===== Exercise data =====

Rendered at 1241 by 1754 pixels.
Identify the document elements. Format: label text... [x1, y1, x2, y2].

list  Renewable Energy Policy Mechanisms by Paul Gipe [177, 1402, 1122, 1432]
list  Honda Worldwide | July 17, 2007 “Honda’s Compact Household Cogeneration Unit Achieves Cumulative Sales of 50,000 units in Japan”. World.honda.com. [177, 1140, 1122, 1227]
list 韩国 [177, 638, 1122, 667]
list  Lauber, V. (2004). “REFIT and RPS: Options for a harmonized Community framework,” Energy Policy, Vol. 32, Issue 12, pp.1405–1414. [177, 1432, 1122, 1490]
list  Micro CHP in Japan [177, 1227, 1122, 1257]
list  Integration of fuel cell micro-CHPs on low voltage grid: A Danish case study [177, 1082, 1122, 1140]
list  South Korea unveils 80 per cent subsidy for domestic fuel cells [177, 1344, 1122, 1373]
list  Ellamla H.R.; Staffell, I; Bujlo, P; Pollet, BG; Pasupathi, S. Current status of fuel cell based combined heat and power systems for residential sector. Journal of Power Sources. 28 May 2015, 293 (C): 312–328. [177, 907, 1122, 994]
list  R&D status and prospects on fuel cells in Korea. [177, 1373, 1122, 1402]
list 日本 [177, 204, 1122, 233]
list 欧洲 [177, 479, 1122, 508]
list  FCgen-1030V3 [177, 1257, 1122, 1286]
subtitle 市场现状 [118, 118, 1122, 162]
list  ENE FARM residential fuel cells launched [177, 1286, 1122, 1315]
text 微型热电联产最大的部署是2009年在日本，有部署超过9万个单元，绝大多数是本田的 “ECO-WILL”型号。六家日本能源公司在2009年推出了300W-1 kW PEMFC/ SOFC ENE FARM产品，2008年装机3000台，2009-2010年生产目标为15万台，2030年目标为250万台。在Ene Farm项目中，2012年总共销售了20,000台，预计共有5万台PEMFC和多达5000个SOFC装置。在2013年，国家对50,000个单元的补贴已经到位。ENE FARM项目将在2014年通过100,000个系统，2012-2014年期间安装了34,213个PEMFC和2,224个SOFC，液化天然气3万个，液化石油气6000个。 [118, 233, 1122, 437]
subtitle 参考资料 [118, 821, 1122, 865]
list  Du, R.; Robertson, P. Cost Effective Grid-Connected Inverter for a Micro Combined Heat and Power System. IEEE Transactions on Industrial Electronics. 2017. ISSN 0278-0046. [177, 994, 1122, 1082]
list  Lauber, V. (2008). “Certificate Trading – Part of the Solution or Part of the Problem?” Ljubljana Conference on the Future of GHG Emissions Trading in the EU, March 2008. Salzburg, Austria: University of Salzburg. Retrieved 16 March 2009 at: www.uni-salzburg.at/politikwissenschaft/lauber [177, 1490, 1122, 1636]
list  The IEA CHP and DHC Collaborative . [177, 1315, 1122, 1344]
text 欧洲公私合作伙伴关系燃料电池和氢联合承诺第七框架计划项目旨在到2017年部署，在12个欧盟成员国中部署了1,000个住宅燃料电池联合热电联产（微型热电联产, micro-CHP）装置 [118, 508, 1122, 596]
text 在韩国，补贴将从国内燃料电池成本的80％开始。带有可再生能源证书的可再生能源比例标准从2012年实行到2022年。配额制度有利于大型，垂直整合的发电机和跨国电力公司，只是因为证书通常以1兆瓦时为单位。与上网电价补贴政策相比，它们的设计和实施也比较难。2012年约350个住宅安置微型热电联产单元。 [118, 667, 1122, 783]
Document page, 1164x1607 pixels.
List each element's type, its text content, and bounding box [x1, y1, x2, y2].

=====

### What needs to be done:
For the string "Japan", show each line of the entries above where it occurs.

### Task output:
list  Honda Worldwide | July 17, 2007 “Honda’s Compact Household Cogeneration Unit Achieves Cumulative Sales of 50,000 units in Japan”. World.honda.com. [177, 1140, 1122, 1227]
list  Micro CHP in Japan [177, 1227, 1122, 1257]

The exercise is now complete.